Directive - Continue the commentary below on Articles 193 and 193-1 of the CC, picking up after its last sentence.

Excerpt -
- - -
Hence, Part 1 of Article 193 of the CC is spreading its action on the cases when a respective association has been created, registered in the established order, but contrary to the aims or tasks proclaimed by the Charter is engaged in absolutely different activities. In this case, to establish the subjective (mental) element of the crime it is necessary to prove that the association (organization) was registered with the aim to conceal violent or other illegal actions in relation to citizens.
The subject of this crime is specified as follows:
- In Part 1 of Article 193 of the CC – the founder or the head of the respective association (organization);
- In Part 2 of Article 193 of the CC – the actual organizer or the head of the non-registered public association or religious organization.
The sanction was also changed. Within Part 1 of Article 193 of the CC, this crime still refers to the category of the crimes not representing any great public danger. But the sanction was toughened: the punishment in the form of a fine and deprivations of the right to take certain positions was excluded, and the punishment in the form of imprisonment for the term of up to two years was introduced. Within Part 2 of Article 193, the crime is referred to the category of less grave crimes.
3. Under Article 193-1 of the CC, citizens are prosecuted in the criminal order for organization of the activities, or participation in the activities of a political party, other public association, a religious organization or a foundation, in relation to which there is an inured decision of the authorized state body about their liquidation or suspension of activities, or which have failed to pass the state registration in the established order. The sanction of the Article assumes a fine, or arrest for the term of up to 6 months, or imprisonment for the term of up to 2 years.
The essential elements of the crime are formal by their structure. The direct object of the crime is in the public relations, which ensure the existing order of registration and operation of political parties, other public associations, religious organizations or foundations. (It appears that by its object this crime refers more likely to the group of offences against the order of ruling.)
The objective part of this crime is described in the Law in two variants of criminal behaviour:
1) Organization of the activity or participation in the activities of a political party, other public association, religious organization or foundation, in relation to which there is an inured decision of the authorized state body on their liquidation or suspension of activities;
2) Organization of the activity or participation in the activities of a political party, other public association, religious organization or a foundation, which have failed to pass the state registration in the established order.
Within the first variant of behaviour, the organization of the activities of the respective association, organization or foundation is understood as certain organizational actions directed towards continuation of functioning of the respective association, which is caused, first of all, by the statutory tasks and aims of this association. The legal interpretation has been given to the notion "participation in the activities."
According to Part 1 of the remarks to Article 193-1 of the CC, participation in the activities of a political party, other public association, religious organization or foundation should be understood as the actions directed towards achievement of the aims of the above associations, organizations or foundations, including those defined in their statutory and other documents.
By the sense of the law, at the first variant of behaviour, organization of the activities or participation in the activities should take place after inuring the decision of the authorized state body about liquidation or suspension of the activities of the respective association, organization or foundation.
- - -
Records shown -
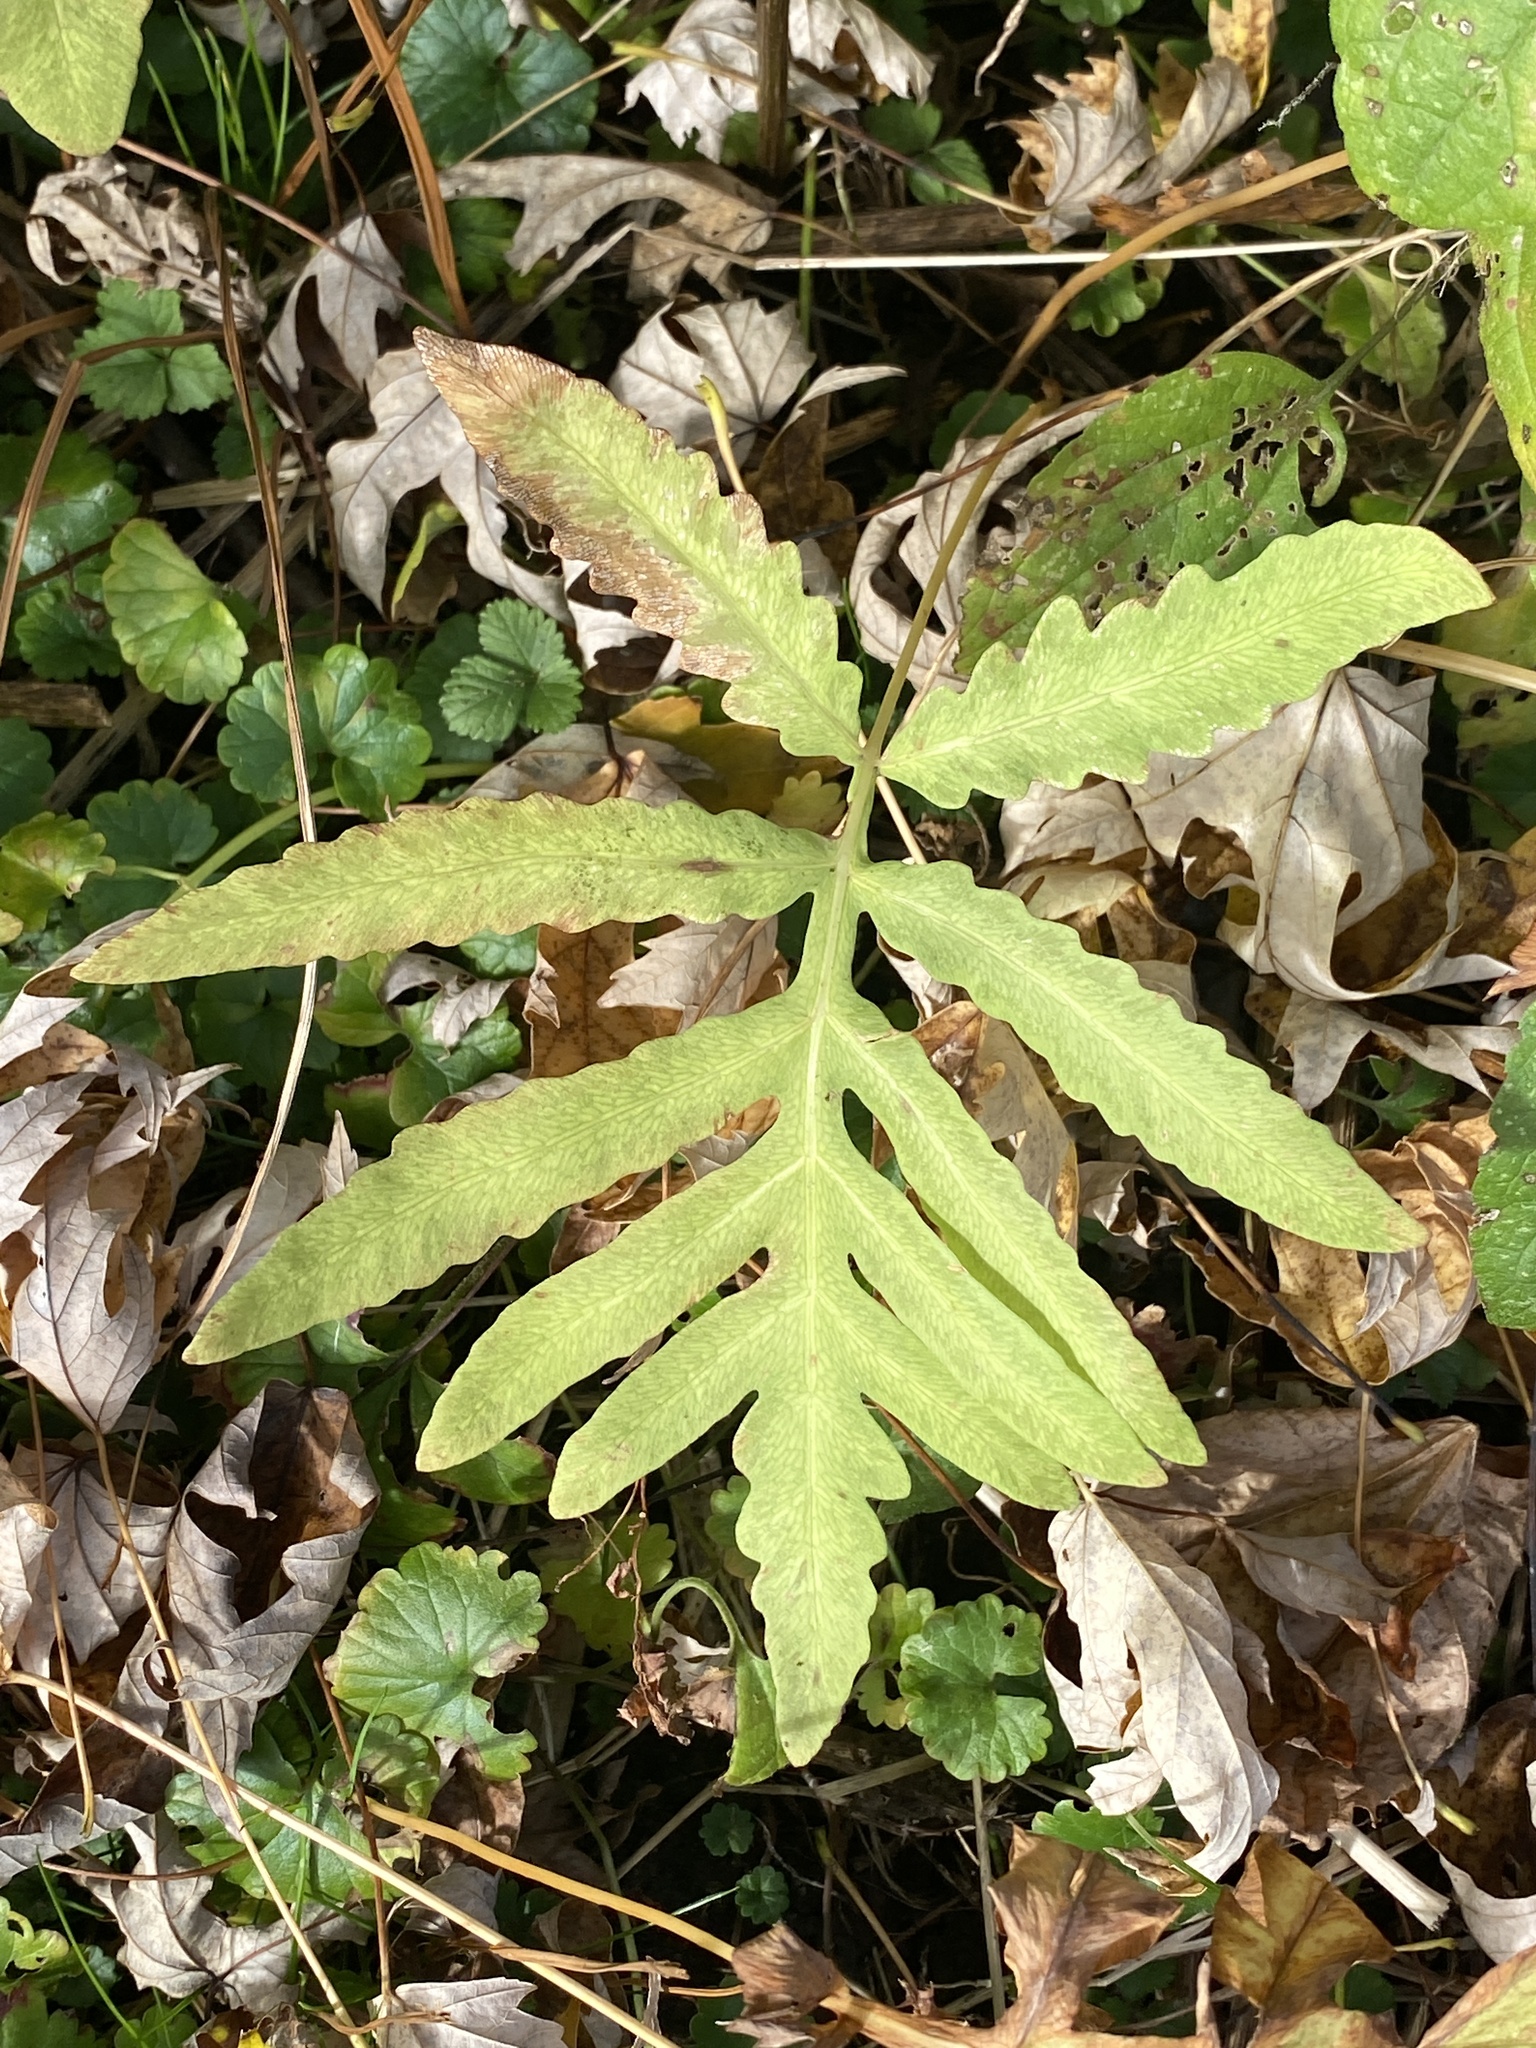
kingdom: Plantae
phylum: Tracheophyta
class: Polypodiopsida
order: Polypodiales
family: Onocleaceae
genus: Onoclea
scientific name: Onoclea sensibilis
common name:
- - -
Written reply -
The decision on liquidation is made by the court under the claim of the registering body (in relation to Republic's (national) organizations and political parties – by the Supreme Court of the Republic of Belarus). The decision on suspension of the activities is also made, as a rule, on the basis of a court ruling. At the same time, for example, the Republic's body for religious matters has the right, provided the respective grounds are available, to suspend the activities of religious associations, monasteries, monastic communities, religious brotherhoods and sisterhoods, religious missions and spiritual educational institutions. The decision of the registering body to suspend the activities can be appealed against in the judicial order.
However, not any decision of the authorized body on suspension of activities refers to Article 193-1 of the CC. Thus, according to Part 2 of the remarks to Article 193-1 of the CC, the action of this Article does not cover the cases, where in relation to the respective association there is an inured decision of the authorized state body to suspend its activities, which is directed towards elimination of the violation that has formed the basis for suspension of its activities.
At the second variant of behaviour, the crime is recognized to be in the organization or participation in the activities of the respective association, if it has not passed the state registration. According to the rules as stated in Part 2 of the remarks to Article 193-1 of the CC, this Article does not cover the organization of the activities or participation in the activities of the respective association, which are connected with their state registration in the established order.
The crime is considered over from the moment of committing the respective action. From the subjective viewpoint, the crime is characterized by a direct intention (express malice). The subjects are the organizers (heads) or active participants.
Part 3 of Appendices to Article 193-1 of the CC contains a special norm about active repentance. A person can be exempted from criminal responsibility provided the following conditions are in place:
1) A person has voluntarily stopped the actions contemplated by Article 193-1 of the CC;
2) An application of the person to the state bodies to this end is available;
3) There are no elements of some other crime in the actions of this person.
Part 3 of remarks to Article 193-1 of the CC is not extended to the persons who have committed similar actions within two years after voluntary termination of the activities contemplated by this Article.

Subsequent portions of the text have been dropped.